Whenever there is civil unrest or a natural disaster in some part of the United States, people on the internet invariably start to rumble that someone or another might declare “martial law.” The thing is, the people expressing concerns about martial law rarely seem to understand the meaning of the term. In order to help shed some light on the topic, we wanted to offer this brief primer on martial law – and an explanation as to why the Missouri Constitution expressly forbids the use of martial law in this state.
Simply put, martial law exists when military (or possibly paramilitary) authorities supplant the normal institutions and functions of government. This is sometimes the result of a military coup, but can also be the result of an executive official handing power over to military officials. Those exercising martial law create and enforce their own rules and they are not accountable to the civilian population or their elected representatives.
Although the U.S. Constitution does not explicitly reference martial law, President Lincoln instituted martial law during the Civil War (allowing the indefinite imprisonment of citizens without charging them with a crime, creating military tribunals in place of civil courts, and appointing military governors in the former Confederate states) and President Franklin Roosevelt also imposed martial law in Hawai’i and in various parts of the West Coast during World War Two (including the creation of internment camps imprisoning more than 100,000 Japanese-Americans).
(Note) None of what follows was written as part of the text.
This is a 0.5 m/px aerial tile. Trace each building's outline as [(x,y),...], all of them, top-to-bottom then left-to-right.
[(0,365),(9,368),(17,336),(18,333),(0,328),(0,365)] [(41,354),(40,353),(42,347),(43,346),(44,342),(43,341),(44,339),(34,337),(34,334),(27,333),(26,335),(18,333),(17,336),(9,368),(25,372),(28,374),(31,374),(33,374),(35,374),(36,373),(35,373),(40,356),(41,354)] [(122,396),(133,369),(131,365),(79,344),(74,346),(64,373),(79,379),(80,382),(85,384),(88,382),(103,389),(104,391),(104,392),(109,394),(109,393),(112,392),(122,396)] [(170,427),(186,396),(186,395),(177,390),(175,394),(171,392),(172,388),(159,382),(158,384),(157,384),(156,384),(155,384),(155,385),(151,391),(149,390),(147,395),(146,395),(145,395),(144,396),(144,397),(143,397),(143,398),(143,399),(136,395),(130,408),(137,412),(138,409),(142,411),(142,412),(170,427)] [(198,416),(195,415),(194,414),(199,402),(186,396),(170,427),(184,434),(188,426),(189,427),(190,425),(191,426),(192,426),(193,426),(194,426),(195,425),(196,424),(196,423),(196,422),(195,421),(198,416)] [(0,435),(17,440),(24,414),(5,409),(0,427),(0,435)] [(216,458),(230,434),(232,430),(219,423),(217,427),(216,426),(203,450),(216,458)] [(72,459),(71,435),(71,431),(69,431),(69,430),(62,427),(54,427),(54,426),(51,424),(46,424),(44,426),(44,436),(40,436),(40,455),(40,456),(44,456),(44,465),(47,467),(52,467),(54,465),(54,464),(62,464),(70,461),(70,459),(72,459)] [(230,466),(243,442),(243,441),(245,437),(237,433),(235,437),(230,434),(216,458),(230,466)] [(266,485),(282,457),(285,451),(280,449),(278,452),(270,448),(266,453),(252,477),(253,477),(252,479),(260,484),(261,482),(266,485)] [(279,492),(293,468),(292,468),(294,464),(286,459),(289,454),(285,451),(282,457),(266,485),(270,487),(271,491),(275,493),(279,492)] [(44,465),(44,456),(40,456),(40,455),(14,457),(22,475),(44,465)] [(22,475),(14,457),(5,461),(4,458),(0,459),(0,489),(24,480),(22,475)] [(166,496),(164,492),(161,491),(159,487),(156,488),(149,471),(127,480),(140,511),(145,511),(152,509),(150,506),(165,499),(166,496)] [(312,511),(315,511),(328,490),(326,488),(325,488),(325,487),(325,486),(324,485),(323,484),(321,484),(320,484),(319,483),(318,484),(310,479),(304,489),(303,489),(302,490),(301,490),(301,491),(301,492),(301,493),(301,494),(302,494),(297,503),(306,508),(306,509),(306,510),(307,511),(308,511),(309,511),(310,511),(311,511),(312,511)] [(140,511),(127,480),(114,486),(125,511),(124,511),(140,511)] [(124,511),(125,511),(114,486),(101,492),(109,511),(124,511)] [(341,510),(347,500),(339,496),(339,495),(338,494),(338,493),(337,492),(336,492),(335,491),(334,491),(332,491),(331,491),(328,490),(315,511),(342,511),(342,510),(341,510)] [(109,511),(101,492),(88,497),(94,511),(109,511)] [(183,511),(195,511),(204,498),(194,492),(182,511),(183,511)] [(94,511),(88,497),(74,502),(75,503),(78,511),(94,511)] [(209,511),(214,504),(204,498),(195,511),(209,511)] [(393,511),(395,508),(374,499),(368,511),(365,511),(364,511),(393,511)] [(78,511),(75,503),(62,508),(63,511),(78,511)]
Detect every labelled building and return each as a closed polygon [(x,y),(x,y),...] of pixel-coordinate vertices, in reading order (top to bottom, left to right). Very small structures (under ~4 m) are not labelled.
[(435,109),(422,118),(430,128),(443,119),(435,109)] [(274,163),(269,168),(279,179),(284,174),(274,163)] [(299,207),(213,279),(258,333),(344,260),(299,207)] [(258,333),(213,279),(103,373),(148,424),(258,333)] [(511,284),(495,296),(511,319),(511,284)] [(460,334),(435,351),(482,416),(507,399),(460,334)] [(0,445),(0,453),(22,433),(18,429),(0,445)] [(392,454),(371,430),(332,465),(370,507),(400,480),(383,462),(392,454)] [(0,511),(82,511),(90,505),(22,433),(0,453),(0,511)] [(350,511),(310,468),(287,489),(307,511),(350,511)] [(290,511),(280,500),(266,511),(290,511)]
These are, thus far, the only two examples of martial law imposed by federal officials in the United States.
Immediately following the Civil War the U.S Supreme Court ruled in Ex Parte Milligan, 71 U.S. 2 (1866), that the U.S. Constitution did authorize the use of martial law, but only under very limited circumstances:
“If, in foreign invasion or civil war, the courts are actually closed, and it is impossible to administer criminal justice according to law, then, on the theatre of active military operations, where war really prevails, there is a necessity to furnish a substitute for the civil authority, thus overthrown, to preserve the safety of the army and society; and as no power is left but the military, it is allowed to govern by martial rule until the laws can have their free course. As necessity creates the rule, so it limits its duration; for, if this government is continued after the courts are reinstated, it is a gross usurpation of power. Martial rule can never exist where the courts are open, and in proper and unobstructed exercise of their jurisdiction. It is also confined to the locality of actual war.”
So, as far as the authority of the federal government is concerned, the authority to impose martial law is significantly limited. But this only addresses one part of the equation.
Most state constitutions permit the state government to impose martial law under extraordinary circumstances, and such declarations have certainly been made. But Article I, section 24 of the Missouri Constitution expressly forbids the substitution of military or police authority for the citizens’ elected leaders, a choice that was made when the horrors of life under military rule were still fresh in Missourians’ minds after the Civil War.
To be clear, there is a significant difference between “martial law” and the governor’s activating the National Guard (or using the Highway Patrol) to assist with the enforcement of the regular laws adopted by the people’s elected authorities. A Missouri governor enjoys limited authority to do the latter, as long as the governor maintains control over the military or paramilitary forces and as long as they are only enforcing the regular laws, with alleged lawbreakers being afforded all requisite rights – including trial by jury before the state’s courts. But Missouri’s governor may not give military or paramilitary officers independent authority over any part of the state. To the extent that the Missouri General Assembly has attempted to give the governor authority to proclaim martial law, this statute directly conflicts with Article I, section 24 of the Missouri Constitution and is therefore null and void.
So to sum up, it is not “martial law” for the governor of a state to call out the National Guard to assist with the enforcement of the state’s laws. It is “martial law” when a governor effectively suspends the normal functions of civil government and gives a military or paramilitary force independent authority to create and enforce “law” of its own design. Missouri’s governor has the power to call up the National Guard to act in the service of the state’s established laws and under the guidance of its elected officials, but a Missouri governor cannot authorize the National Guard or any law enforcement agency to ignore the established laws or displace the citizens’ elected officials.